For meal prep, keep the chicken, coleslaw, and tortillas stored separately until ready to assemble.
Reheat the chicken before assembling for the best flavor and texture.

Similar Recipes

BBQ Chicken Wraps
Ingredients
BBQ Chicken
- 2 large chicken breasts
- 1 cup good-quality BBQ sauce
- 1 heaped teaspoon smoked paprika
- 1 teaspoon garlic powder
- ½ teaspoon salt
- ¼ teaspoon cayenne pepper
- ¼ teaspoon black pepper
- Olive oil
Coleslaw
- 1 large carrot grated
- ¼ red cabbage finely sliced
- ¼ green or white cabbage finely sliced
- ½ medium white onion finely sliced
- 4 tablespoons mayonnaise
- 1 tablespoon sour cream
- 2 teaspoons Dijon mustard
- 2 teaspoons apple cider vinegar
- ½ teaspoon sugar
- Salt and black pepper to taste
Wraps
- 4 large white flour tortillas
- 4 small handfuls fresh spinach
Instructions
- Remove the chicken breasts from the refrigerator 10–15 minutes before cooking.
- Butterfly each chicken breast to create four evenly sized cutlets.

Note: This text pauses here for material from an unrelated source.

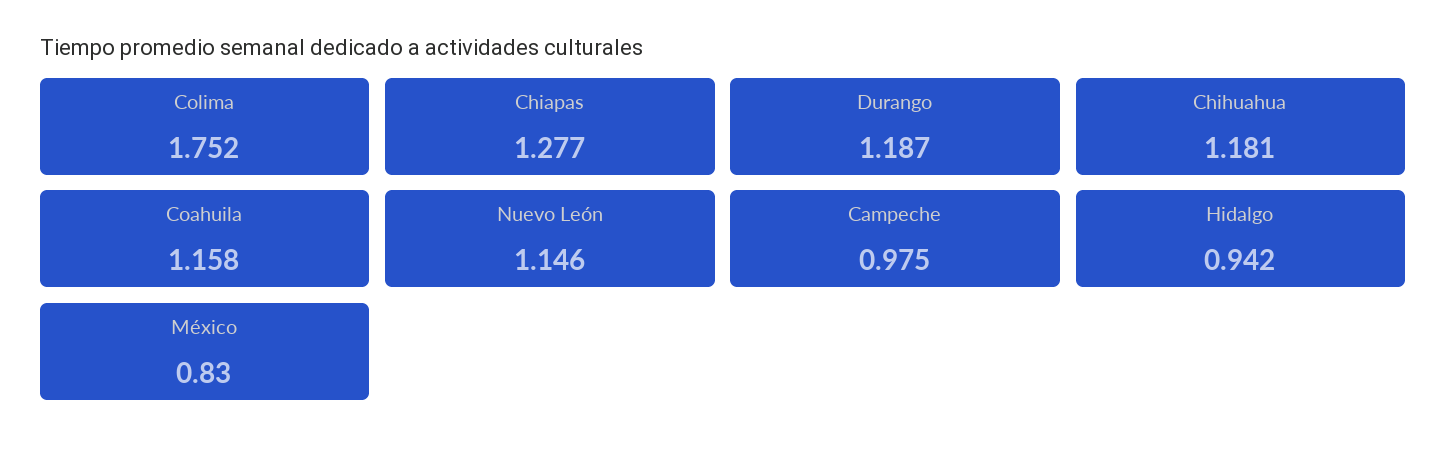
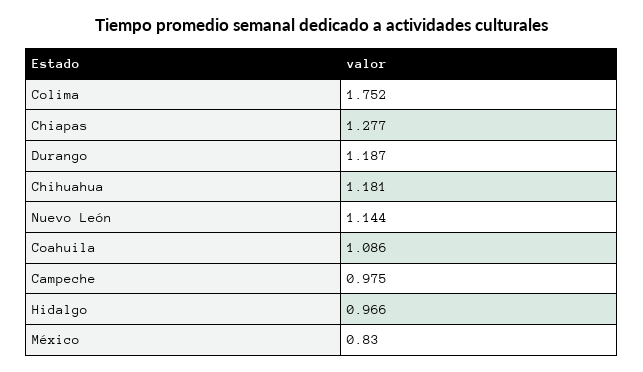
Coahuila: 1.158 -> 1.086
Nuevo León: 1.146 -> 1.144
Hidalgo: 0.942 -> 0.966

- In a small bowl, combine the smoked paprika, garlic powder, salt, black pepper, and cayenne pepper.
- Drizzle the chicken with olive oil and coat evenly with the spice mixture.
- Heat a large skillet over medium-high heat.
- Cook the chicken for 3–4 minutes on the first side.
- Flip the chicken and brush the cooked side generously with BBQ sauce.
- Continue cooking for another 3–4 minutes, or until the internal temperature reaches 165°F (74°C).
- Transfer the chicken to a cutting board with the BBQ-coated side facing down.
- Brush the top with additional BBQ sauce and allow the chicken to rest for 5 minutes.
- Slice the chicken into thin strips against the grain.
- In a small bowl, whisk together the mayonnaise, sour cream, Dijon mustard, apple cider vinegar, sugar, salt, and black pepper.
- In a large bowl, combine the grated carrot, sliced red cabbage, green cabbage, and onion.
- Pour the dressing over the vegetables and toss until evenly coated.
- Lay each tortilla flat.
- Add a layer of spinach down the center.
- Top with coleslaw followed by the sliced BBQ chicken.
- Fold in the sides and roll tightly to form the BBQ Chicken Wraps.
- Slice in half if desired and serve immediately.
Notes
- Greek yogurt can replace sour cream for a lighter dressing.
- Whole wheat tortillas are an excellent healthier alternative.
- Leftover grilled chicken also works well.
- Store extra coleslaw separately for the freshest wraps.
Conclusion
These BBQ Chicken Wraps combine juicy barbecue chicken, creamy homemade coleslaw, and fresh spinach into one delicious handheld meal. Easy to prepare and packed with smoky, tangy flavors, they’re perfect for lunch, dinner, meal prep, or outdoor gatherings. Once you try this homemade version, it’s sure to become one of your favorite wrap recipes.